The financial services industry is fundamentally an information processing industry. An investment fund processes information in order to evaluate investments, an insurance company processes information to price their insurances, while a retail bank will process information in order to decide which products to offer to which customers. It is, therefore, no accident that the financial industry was an early adopter of computers.

The first stock ticker was the printing telegraph, which was invented back in 1867. The first mechanical adding machine, which was directly targeted at the finance industry, was patented in 1885. Then in 1971, the automatic teller banking machine, which allowed customers to withdraw cash using a plastic card, was patented. That same year, the first electronic stock exchange, the NASDAQ, opened its doors, and 11 years later, in 1982, the first Bloomberg Terminal was installed.
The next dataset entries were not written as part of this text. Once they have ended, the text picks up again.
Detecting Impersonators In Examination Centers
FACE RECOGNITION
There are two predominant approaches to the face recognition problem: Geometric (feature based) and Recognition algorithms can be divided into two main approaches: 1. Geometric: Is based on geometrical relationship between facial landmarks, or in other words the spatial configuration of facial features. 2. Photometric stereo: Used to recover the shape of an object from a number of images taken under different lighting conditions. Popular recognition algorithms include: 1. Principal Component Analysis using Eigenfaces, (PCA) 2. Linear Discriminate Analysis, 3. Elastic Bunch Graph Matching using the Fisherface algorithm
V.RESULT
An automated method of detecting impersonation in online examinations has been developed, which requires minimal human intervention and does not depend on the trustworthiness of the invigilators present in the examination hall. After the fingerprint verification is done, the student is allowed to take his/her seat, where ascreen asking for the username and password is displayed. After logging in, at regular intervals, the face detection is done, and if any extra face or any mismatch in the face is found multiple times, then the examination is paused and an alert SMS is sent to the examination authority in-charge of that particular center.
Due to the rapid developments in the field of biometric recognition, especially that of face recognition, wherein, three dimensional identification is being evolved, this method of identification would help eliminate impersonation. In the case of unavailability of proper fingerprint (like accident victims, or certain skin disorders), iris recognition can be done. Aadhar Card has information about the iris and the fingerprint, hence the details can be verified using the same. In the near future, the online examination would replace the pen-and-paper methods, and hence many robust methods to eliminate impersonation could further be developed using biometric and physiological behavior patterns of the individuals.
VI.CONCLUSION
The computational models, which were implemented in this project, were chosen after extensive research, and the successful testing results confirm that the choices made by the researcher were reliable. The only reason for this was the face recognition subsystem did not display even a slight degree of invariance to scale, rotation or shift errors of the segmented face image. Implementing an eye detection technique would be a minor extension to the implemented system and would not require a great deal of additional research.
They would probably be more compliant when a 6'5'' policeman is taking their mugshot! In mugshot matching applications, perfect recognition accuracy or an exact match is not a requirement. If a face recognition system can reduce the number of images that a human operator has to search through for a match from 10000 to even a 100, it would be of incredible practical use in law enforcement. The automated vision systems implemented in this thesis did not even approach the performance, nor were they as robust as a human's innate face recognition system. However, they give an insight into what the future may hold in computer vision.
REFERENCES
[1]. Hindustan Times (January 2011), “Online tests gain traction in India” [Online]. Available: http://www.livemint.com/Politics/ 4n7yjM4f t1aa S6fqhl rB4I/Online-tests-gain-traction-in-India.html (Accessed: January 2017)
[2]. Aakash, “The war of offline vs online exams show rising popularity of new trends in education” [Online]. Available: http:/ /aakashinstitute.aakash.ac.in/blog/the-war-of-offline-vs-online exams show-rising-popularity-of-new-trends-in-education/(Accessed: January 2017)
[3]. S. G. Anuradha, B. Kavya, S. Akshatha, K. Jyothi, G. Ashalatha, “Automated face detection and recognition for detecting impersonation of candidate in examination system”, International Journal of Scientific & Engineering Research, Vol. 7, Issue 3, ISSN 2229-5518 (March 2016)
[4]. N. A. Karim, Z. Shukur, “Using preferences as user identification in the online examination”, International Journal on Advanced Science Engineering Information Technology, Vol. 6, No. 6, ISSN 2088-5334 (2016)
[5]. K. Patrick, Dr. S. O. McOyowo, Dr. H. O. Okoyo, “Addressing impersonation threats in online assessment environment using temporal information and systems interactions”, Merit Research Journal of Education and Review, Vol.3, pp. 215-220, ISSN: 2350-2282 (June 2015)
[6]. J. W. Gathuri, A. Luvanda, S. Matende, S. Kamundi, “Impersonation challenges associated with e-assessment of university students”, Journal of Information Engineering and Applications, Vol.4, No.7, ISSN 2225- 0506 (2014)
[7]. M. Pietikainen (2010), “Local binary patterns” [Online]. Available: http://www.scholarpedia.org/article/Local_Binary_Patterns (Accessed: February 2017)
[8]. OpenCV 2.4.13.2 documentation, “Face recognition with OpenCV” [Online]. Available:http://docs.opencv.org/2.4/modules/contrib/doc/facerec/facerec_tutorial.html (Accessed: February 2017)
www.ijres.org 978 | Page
The reason for the happy marriage between the finance sector and computers is that success in the industry, especially in investing, is often tied to you having an information advantage.
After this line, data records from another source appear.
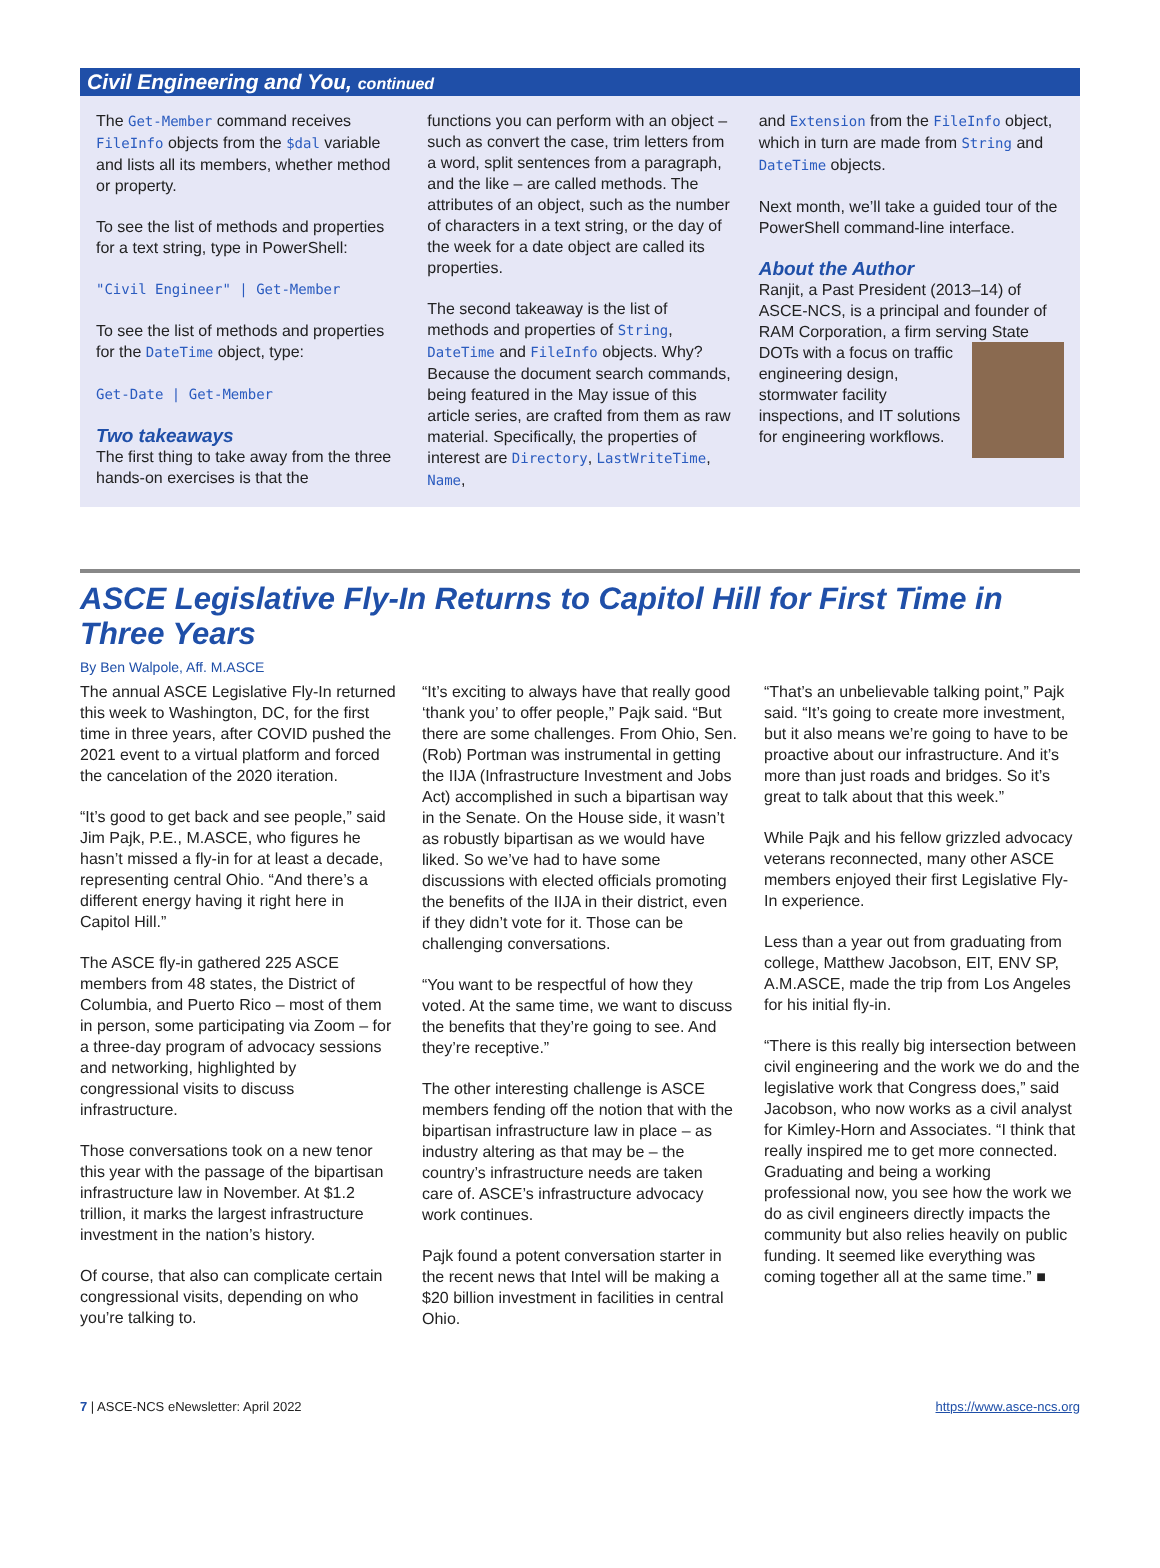Civil Engineering and You, continued
The Get-Member command receives FileInfo objects from the $dal variable and lists all its members, whether method or property.
To see the list of methods and properties for a text string, type in PowerShell:
"Civil Engineer" | Get-Member
To see the list of methods and properties for the DateTime object, type:
Get-Date | Get-Member
Two takeaways
The first thing to take away from the three hands-on exercises is that the
functions you can perform with an object – such as convert the case, trim letters from a word, split sentences from a paragraph, and the like – are called methods. The attributes of an object, such as the number of characters in a text string, or the day of the week for a date object are called its properties.
The second takeaway is the list of methods and properties of String, DateTime and FileInfo objects. Why? Because the document search commands, being featured in the May issue of this article series, are crafted from them as raw material. Specifically, the properties of interest are Directory, LastWriteTime, Name,
and Extension from the FileInfo object, which in turn are made from String and DateTime objects.
Next month, we’ll take a guided tour of the PowerShell command-line interface.
About the Author
Ranjit, a Past President (2013–14) of ASCE-NCS, is a principal and founder of RAM Corporation, a firm serving State DOTs with a focus on traffic engineering design, stormwater facility inspections, and IT solutions for engineering workflows.
ASCE Legislative Fly-In Returns to Capitol Hill for First Time in Three Years
By Ben Walpole, Aff. M.ASCE
The annual ASCE Legislative Fly-In returned this week to Washington, DC, for the first time in three years, after COVID pushed the 2021 event to a virtual platform and forced the cancelation of the 2020 iteration.
“It’s good to get back and see people,” said Jim Pajk, P.E., M.ASCE, who figures he hasn’t missed a fly-in for at least a decade, representing central Ohio. “And there’s a different energy having it right here in Capitol Hill.”
The ASCE fly-in gathered 225 ASCE members from 48 states, the District of Columbia, and Puerto Rico – most of them in person, some participating via Zoom – for a three-day program of advocacy sessions and networking, highlighted by congressional visits to discuss infrastructure.
Those conversations took on a new tenor this year with the passage of the bipartisan infrastructure law in November. At $1.2 trillion, it marks the largest infrastructure investment in the nation’s history.
Of course, that also can complicate certain congressional visits, depending on who you’re talking to.
“It’s exciting to always have that really good ‘thank you’ to offer people,” Pajk said. “But there are some challenges. From Ohio, Sen. (Rob) Portman was instrumental in getting the IIJA (Infrastructure Investment and Jobs Act) accomplished in such a bipartisan way in the Senate. On the House side, it wasn’t as robustly bipartisan as we would have liked. So we’ve had to have some discussions with elected officials promoting the benefits of the IIJA in their district, even if they didn’t vote for it. Those can be challenging conversations.
“You want to be respectful of how they voted. At the same time, we want to discuss the benefits that they’re going to see. And they’re receptive.”
The other interesting challenge is ASCE members fending off the notion that with the bipartisan infrastructure law in place – as industry altering as that may be – the country’s infrastructure needs are taken care of. ASCE’s infrastructure advocacy work continues.
Pajk found a potent conversation starter in the recent news that Intel will be making a $20 billion investment in facilities in central Ohio.
“That’s an unbelievable talking point,” Pajk said. “It’s going to create more investment, but it also means we’re going to have to be proactive about our infrastructure. And it’s more than just roads and bridges. So it’s great to talk about that this week.”
While Pajk and his fellow grizzled advocacy veterans reconnected, many other ASCE members enjoyed their first Legislative Fly-In experience.
Less than a year out from graduating from college, Matthew Jacobson, EIT, ENV SP, A.M.ASCE, made the trip from Los Angeles for his initial fly-in.
“There is this really big intersection between civil engineering and the work we do and the legislative work that Congress does,” said Jacobson, who now works as a civil analyst for Kimley-Horn and Associates. “I think that really inspired me to get more connected. Graduating and being a working professional now, you see how the work we do as civil engineers directly impacts the community but also relies heavily on public funding. It seemed like everything was coming together all at the same time.” ■
7 | ASCE-NCS eNewsletter: April 2022 https://www.asce-ncs.org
In the early days of Wall Street, the legends of the gilded age made brazen use of private information. Jay Gould, for example, one of the richest men of his time, placed a mole inside the US government. The mole was to give notice of government gold sales and through that, tried to influence President Ulysses S. Grant as well as his secretary. Toward the end of the 1930s, the SEC and CFTC stood between investors and such information advantages.

As information advantages ceased to be a reliable source of above-market performance, clever financial modeling took its place. The term hedge fund was coined back in 1949, the Harry Markowitz model was published in 1953, and in 1973, the Black-Scholes formula was first published. Since then, the field has made much progress and has developed a wide range of financial products. However, as knowledge of these models becomes more widespread, the returns on using them diminish.
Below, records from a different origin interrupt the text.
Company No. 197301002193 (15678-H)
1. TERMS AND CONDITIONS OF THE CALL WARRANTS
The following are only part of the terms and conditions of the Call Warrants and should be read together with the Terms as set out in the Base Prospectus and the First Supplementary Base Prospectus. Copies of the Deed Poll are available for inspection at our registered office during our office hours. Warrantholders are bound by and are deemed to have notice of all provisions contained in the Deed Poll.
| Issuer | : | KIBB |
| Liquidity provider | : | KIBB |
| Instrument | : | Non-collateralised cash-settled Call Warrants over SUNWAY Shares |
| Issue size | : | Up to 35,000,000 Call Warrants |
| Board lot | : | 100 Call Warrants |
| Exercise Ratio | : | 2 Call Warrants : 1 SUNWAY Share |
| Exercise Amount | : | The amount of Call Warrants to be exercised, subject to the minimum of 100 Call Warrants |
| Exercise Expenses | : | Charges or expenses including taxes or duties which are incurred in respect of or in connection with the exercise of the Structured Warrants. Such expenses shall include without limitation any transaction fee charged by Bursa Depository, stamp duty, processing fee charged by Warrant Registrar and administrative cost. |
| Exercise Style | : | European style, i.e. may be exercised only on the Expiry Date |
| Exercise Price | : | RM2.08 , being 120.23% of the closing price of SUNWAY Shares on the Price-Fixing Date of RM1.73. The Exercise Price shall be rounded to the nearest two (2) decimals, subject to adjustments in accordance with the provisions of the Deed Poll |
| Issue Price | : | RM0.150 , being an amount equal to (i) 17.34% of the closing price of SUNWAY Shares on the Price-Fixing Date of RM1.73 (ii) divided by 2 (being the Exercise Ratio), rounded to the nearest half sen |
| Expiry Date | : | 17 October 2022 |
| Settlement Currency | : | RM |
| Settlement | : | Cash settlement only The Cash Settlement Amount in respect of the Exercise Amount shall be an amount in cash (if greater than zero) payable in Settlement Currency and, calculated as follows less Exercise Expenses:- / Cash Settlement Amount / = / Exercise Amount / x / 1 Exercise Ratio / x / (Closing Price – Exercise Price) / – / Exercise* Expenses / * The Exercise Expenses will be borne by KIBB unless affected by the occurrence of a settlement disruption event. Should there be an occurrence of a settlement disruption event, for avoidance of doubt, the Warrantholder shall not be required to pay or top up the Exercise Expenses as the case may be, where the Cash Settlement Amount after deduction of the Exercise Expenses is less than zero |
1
When we look at the financial industry coupled with modern computing, it's clear that the information advantage is back. This time not in the form of insider information and sleazy deals, but instead is coming from an automated analysis of the vast amount of public information that's out there.

Today's fund managers have access to more information than their forbearers could ever dream of. However, this is not useful on its own. For example, let's look at news reports. You can get them via the internet and they are easy to access, but to make use of them, a computer would have to read, understand, and contextualize them. The computer would have to know which company an article is about, whether it is good news or bad news that's being reported, and whether we can learn something about the relationship between this company and another company mentioned in the article. Those are just a couple of examples of contextualizing the story. Firms that master sourcing such alternative data, as it is often called, will often have an advantage.

But it does not stop there. Financial professionals are expensive people who frequently make six- to seven-figure salaries and occupy office space in some of the most expensive real estate in the world. This is justified as many financial professionals are smart, well-educated, and hard-working people that are scarce and for which there is a high demand. Because of this, it's thus in the interest of any company to maximize the productivity of these individuals. By getting more bang for the buck from the best employees, they will allow companies to offer their products cheaper or in greater variety.

Passive investing through exchange-traded funds, for instance, requires little management for large sums of money. Fees for passive investment vehicles, such as funds that just mirror the S&P 500, are often well below one percent. But with the rise of modern computing technology, firms are now able to increase the productivity of their money managers and thus reduce their fees to stay competitive.